To Succeed in the Future of Work, we Must Learn to Love What we Fear

In Mary Shelley’s Frankenstein, the titular doctor’s creation is a superhuman entity, capable of feats well beyond any natural creature. Though it has so much potential, when the doctor looks upon the creature, he sees only ugliness and brutality. And so, rather than teaching it how to function in society, he reacts in fears, and abandons it.

From this, a monster is born. A monster that wreaks unwitting terror, killing its creator before it too is destroyed.

200 years later, we find ourselves amidst a modern Frankenstein tale. A tale of a digital homunculus that absorbs the best of human intellect and innovation, and takes it beyond our mortal limits. A tale of artificial intelligence, and automation.

Already, the fear is spreading. From the truck driver of 30 years fearing they’ll soon be out of a job, to Stephen Hawking himself, who declared that AI will be “either the best, or the worst thing to happen to humanity”, the majority of us have reacted to the age of artificial intelligence with worried uncertainty.

The groundbreaking science fiction writer Isaac Asimov aptly dubbed this uncertainty Frankenstein Complex. He used this term to explain his theory that humans instinctively resist the idea of “mechanical men”. Not because we fear our death at their hands (the three rules of robotics he pioneered in I, Robot will see that this does not happen), but because we’re scared that they will make us irrelevant.

In their 2010-2014 report, the World Values Survey found that 81.6% of Australians and 79.9% of Americans considered work one of the most important elements in their life. Those who found meaningful work and continued in it post-retirement age were 10% less likely to die for each year of delay than those who did retire.

Work motivates us. It makes us happier and healthier. But what happens when jobs thought stable for decades, even centuries, are made irrelevant overnight?

They will be replaced by new jobs, futurists assure us. Jobs that, even a few years ago, had never been thought about. Their claims are grounded in history: the fieldworker replaced by harvesting machines only to apply their proficiency in physical labour elsewhere, or the telephone operators whose administrative skills resulted into expanded responsibilities in the wake of computer systems.

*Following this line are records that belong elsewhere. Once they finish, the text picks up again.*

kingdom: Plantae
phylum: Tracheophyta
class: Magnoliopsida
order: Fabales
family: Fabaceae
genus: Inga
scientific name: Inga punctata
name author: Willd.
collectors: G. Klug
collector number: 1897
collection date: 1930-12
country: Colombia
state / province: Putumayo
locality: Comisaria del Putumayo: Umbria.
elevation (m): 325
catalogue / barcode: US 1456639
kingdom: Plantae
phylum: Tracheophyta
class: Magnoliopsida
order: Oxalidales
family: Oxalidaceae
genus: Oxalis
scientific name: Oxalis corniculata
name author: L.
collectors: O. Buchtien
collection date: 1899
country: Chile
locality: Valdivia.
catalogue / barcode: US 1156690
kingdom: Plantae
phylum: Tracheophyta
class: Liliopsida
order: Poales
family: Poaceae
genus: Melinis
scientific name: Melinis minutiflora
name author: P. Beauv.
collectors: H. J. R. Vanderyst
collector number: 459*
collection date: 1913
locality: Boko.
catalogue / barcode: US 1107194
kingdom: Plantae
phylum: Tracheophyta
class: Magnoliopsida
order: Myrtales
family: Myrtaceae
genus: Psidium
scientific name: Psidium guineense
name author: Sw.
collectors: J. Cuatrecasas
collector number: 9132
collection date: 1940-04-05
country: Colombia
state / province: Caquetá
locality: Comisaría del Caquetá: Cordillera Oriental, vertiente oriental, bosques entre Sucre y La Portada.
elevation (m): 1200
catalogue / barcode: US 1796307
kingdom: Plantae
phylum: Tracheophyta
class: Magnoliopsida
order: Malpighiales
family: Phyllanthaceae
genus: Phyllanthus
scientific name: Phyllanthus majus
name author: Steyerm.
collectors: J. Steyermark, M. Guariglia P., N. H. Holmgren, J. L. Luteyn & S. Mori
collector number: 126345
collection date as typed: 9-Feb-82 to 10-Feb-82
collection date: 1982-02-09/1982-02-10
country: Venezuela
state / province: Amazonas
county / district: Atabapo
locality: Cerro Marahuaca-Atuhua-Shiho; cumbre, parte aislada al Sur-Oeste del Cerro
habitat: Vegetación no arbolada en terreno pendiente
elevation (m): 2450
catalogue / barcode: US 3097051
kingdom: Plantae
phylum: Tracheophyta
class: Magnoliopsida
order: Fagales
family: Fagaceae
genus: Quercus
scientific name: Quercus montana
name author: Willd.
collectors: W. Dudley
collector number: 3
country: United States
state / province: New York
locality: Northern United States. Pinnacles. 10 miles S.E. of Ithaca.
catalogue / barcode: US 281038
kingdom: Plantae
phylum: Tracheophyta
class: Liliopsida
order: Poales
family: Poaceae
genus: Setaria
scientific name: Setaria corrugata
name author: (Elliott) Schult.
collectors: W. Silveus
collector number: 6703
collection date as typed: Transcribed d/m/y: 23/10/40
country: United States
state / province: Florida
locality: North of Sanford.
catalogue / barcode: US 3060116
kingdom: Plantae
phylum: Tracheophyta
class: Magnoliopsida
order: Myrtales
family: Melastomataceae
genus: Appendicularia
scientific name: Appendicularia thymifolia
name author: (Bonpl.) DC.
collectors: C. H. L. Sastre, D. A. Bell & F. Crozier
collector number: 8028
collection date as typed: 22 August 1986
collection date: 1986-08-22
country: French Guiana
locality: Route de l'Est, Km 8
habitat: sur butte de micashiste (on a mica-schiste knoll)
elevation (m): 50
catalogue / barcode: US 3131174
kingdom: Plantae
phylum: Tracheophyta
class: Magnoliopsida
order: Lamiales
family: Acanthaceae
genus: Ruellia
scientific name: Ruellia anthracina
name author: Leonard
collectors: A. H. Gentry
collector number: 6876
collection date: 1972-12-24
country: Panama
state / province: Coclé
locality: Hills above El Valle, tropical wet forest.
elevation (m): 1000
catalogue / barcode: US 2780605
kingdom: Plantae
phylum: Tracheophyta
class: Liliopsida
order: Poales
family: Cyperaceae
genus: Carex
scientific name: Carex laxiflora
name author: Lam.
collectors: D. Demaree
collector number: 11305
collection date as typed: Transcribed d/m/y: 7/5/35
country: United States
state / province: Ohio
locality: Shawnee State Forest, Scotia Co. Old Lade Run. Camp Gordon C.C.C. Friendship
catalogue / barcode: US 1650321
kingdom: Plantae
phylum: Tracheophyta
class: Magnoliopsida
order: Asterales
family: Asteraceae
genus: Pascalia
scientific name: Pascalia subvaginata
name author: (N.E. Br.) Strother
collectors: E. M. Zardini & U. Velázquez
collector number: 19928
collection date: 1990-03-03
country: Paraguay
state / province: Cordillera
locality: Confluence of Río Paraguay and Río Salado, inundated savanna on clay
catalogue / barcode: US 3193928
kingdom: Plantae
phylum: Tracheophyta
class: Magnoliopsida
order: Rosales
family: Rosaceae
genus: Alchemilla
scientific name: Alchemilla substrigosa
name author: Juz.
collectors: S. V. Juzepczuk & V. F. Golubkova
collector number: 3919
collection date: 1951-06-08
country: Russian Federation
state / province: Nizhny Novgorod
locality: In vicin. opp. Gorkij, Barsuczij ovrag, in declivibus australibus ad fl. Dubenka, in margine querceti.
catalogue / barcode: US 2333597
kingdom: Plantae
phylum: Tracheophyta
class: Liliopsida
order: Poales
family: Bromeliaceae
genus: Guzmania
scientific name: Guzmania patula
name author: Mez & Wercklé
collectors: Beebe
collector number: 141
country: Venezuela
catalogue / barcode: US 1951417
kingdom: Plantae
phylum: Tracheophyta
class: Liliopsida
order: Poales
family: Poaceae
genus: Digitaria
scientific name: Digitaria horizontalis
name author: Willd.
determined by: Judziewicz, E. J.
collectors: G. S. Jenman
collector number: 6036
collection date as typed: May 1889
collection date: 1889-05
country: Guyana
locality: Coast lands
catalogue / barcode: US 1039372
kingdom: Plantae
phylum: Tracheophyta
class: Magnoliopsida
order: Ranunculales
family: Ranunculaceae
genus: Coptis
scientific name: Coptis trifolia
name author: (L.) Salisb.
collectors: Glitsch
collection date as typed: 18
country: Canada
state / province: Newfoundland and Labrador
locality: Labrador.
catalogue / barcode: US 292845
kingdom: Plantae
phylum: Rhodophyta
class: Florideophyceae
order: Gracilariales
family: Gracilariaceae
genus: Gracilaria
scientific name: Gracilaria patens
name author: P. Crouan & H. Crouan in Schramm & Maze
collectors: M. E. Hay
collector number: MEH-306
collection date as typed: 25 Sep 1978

This might be of slight comfort, but here’s the thing – if we’re not preparing for the future of work now, it doesn’t matter what kind of jobs are made available in the future. Rather than fear Frankenstein, we must learn to love the beast, and find the best way to carry on in harmony alongside it.

We must not remain passive. It is time to start confronting our concerns; to define our futures like all humans must in times of change, lest our concerns come to define us.